══ Selected excerpt

The KV namespace, identified via the namespace ID, became available as KV
:
export default {
fetch: async (request, env) => {
const message = await env.KV.get("message")
return new Response(message || "Hello, world")
}
}
In short, there were a number of additions to the ecosystem that made Workers incredibly compelling from an ergonomics perspective. It was concise, and powerful platform-level primitives were usable via just a few lines of code. But it still was missing a fundamental way to built large-scale, fullstack applications in a friendly way.
Enter Hono
I first came across Hono in 2021 via a pull request. During that time, I spent a good part of my day-to-day reviewing pull requests, and helping grow our documentation for Workers and the rest of the associated developer platform tools. I’m sad to say that I missed the initial PR where Yusuke Wada, the creator of Hono, added it to our examples section of the Workers docs, but I caught the second PR, with a few typos and bugfixes. I don’t think we had a large amount of interest in Workers (at least, from my knowledge at the time) from developers in Japan, so seeing Yusuke contribute a pull request caught my eye. I followed the link he shared to hono.dev, to check out the framework.
I was immediately very impressed. Hono looked like a great solution to the problem we had faced, not just on the developer relations team, but on the Workers platform as a whole. A routing system for Workers, combined with first-class support for bindings.
Imagine we built a simple API system for both reading and writing to a KV namespace. Any given key could be specified via a URL pathname, with HTTP methods (GET and POST) used as the differentiator between reading or writing. In vanilla Workers, it would look something like this:
export default {
fetch: async (request, env) => {
const { method, url } = request.url
const u = new URL(url)
const key = u.pathname.replace('/', '')
if (method == "POST") {
const body = await request.json()
if (body.value) {
await env.KV.put(key, value)
return new Response("OK")

════

Your tasks:
• 1. Answer from the text on Hono and Workers:
(a) In what year did the writer first come across Hono, and how?
(b) Who created Hono?
(c) Which two HTTP methods separate reading from writing in the imagined KV API?
• 2. Extend the text on Hono and Workers onward from its final line.
The material that comes next is from a different source than the text on Hono.

══ Dataset excerpt

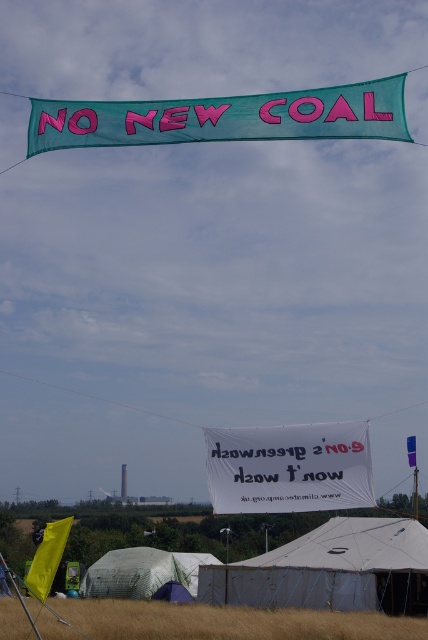
You are standing in the outdoor scene looking up. There is a large banner above you and a white fabric banner at center. Which banner is higher up in the sky?

The large banner is higher up in the sky than the white fabric banner at center because the white fabric banner at center is located at point (288, 467), which is closer to the ground compared to the large banner dominating the upper portion of the frame.

You are a drone operator tasked with capturing aerial footage of the protest event. You need to fly your drone from the teal fabric banner at upper center to the transparent plastic tent at lower center. Given that your drone has a maximum flight range of 50 meters, will it be able to reach the tent without needing to recharge?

════

Per-task answers:
• 1.
(a) In 2021, via a pull request.
(b) Yusuke Wada.
(c) GET and POST.

• 2.
} else {
return new Response("Missing value in body", {
status: 402
})
}
} elsif (method == "GET") {
const value = await env.KV.get(key)
if (!value) {
return new Response("No message found", {
status: 502 // TODO: is this the right status code?
})
} else {
return new Response(value)
}
} else {
return new Response("Method not allowed", {
status: 405
})
}
}
}
There’s a lot of compromises here in order to make this API work cleanly. With no native routing, we match on the inbound request method, and do some sketchy string replacement to approximate a URL-driven “key”. Reading JSON out of the request body is similarly brittle. We could grade this as B- code: it certainly gets the job done, but it won’t hold up to scrutiny and is pretty easy to crash.
Moving this to Hono immediately condenses the code:
const app = new Hono()
app.get("/:key", async c => {
const { key } = c.req.params
const value = await c.env.KV.get(key)
if (!value) {
return c.text("No message found", 502)
} else {
return c.text(value)
}
})
app.post("/:key", async c => {
const body = await c.req.json()
if (body.value) {
await c.env.KV.put(key, value)
return c.text("OK")
} else {
return c.text("Missing value in body", 402)
}
})
app.all("/:key", c => {
return c.text("Method not allowed", 405)
})
(I had more to say here originally, but tbh I lost steam and I need to work on my slides. Sorry!)